Jake Ireland

Profile
- Position: Referee

Personal information
- Born: December 1, 1946 (age 78) Hamilton, Ontario

Career information
- College: McMaster University

Career history

Official
- 1979–2008: CFL Official
- Canadian Football Hall of Fame (Class of 2013)

= Jake Ireland =

Canadian football official

John "Jake" Ireland (born December 1, 1946) is a former referee in the Canadian Football League, who wore uniform number 62, and current lead replay official for the league's instant replay command centre.

==Life==
Ireland, from Townsend, Ontario, attended Burlington Central High School from 1960 to 1965. Ireland's father, Garnet Ireland, as well as his three brothers and a sister, also attended BCHS. While at Central, Ireland participated in basketball, cross-country running, and curling. He was also an active member of Student’s Council, and was proud to win a Mathematics Award in 1964.

While attending McMaster University, Ireland was contacted by a high school friend to begin officiating flag football for the newly created Burlington Minor Football Association. Soon after, Ireland was contacted to begin officiating for the Lakeshore Football Association, including refereeing games for the Burlington Braves Club. It was during a Braves game that Ireland was recruited by the Canadian Football League to begin his career with the CFL as a referee, a career that would find him participating in 555 games and refereeing in 15 Grey Cup games.

Although he retired from his full-time career with Stelco Inc. after 31 years, Ireland continued as an active CFL referee until the conclusion of the 2008 CFL season, his 30th. His final on-field game was the 96th Grey Cup.

On June 26, 2009, the CFL announced that Ireland is the lead replay official for the new Replay Command Centre that decides all instant replay decisions starting in the 2009 CFL season.

On February 21, 2013 the Canadian Football Hall of Fame announced that Ireland would be inducted into the Hall in September at a ceremony in Edmonton.

==Highlights==

- June 12, 1979 First CFL game as an official (Ottawa vs.
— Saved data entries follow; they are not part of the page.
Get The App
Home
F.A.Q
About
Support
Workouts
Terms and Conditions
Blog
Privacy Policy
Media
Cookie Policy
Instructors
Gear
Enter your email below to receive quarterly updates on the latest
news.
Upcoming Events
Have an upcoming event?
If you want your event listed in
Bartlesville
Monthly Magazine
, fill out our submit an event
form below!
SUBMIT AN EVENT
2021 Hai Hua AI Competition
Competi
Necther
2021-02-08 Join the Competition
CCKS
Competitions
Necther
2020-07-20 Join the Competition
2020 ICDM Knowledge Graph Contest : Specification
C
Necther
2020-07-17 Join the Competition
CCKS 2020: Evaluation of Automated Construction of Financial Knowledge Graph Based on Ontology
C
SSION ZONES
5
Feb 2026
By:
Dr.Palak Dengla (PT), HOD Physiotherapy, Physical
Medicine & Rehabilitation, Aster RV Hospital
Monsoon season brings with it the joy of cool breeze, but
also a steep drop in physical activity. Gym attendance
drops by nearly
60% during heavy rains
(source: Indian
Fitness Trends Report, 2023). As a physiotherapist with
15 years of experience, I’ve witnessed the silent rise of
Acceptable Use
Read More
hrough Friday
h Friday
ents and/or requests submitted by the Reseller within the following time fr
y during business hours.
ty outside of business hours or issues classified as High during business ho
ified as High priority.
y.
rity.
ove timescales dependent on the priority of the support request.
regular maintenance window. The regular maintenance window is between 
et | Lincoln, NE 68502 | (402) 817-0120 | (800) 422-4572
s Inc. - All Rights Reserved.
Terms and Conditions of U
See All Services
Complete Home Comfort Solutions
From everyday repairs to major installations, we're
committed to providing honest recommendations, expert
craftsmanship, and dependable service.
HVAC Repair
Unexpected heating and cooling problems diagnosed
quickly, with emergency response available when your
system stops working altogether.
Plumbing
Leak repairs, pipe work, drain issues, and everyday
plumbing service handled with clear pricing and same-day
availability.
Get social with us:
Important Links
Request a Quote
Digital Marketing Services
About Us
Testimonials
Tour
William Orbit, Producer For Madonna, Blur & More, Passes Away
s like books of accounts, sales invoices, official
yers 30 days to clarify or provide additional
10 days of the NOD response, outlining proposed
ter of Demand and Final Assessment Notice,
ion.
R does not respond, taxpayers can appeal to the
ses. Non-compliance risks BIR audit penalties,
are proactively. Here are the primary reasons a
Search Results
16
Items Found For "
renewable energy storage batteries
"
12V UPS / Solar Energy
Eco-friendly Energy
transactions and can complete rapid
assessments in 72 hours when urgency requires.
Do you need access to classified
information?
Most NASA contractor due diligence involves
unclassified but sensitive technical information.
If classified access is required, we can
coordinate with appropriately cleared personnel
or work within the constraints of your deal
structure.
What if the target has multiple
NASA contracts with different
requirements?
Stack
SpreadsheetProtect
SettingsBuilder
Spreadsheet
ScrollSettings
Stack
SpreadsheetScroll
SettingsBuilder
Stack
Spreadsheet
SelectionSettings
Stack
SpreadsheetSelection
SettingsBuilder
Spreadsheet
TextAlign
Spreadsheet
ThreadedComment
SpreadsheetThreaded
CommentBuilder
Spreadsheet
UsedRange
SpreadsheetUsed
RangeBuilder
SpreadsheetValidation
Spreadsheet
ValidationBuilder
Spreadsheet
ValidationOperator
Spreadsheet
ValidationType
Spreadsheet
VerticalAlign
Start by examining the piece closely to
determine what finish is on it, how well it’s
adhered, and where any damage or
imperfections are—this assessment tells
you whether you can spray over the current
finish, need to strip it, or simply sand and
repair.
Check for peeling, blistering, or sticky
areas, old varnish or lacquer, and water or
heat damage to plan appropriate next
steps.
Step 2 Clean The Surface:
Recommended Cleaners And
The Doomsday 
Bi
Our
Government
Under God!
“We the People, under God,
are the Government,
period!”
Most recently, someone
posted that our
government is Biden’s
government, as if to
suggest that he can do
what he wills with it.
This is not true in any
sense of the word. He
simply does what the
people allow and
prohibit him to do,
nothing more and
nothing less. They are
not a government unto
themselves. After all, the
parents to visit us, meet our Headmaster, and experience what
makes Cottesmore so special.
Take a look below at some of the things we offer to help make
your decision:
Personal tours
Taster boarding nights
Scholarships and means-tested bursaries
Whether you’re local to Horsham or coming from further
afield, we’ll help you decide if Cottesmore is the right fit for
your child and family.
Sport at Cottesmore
Montreal)
- Total Games Officiated: 555
- Grey Cup Games: 15 (12 as referee)
- 1976 Most Improved Official — Lakeshore Football Officials Association
- 1979 Officiated in the National Junior Football Championship
- 2003 Wall of Fame — Lakeshore Football Officials Association
- 1985–1988 Selected as Head Referee in four consecutive Grey Cup games
- 2013 Inducted into the Canadian Football Hall of Fame.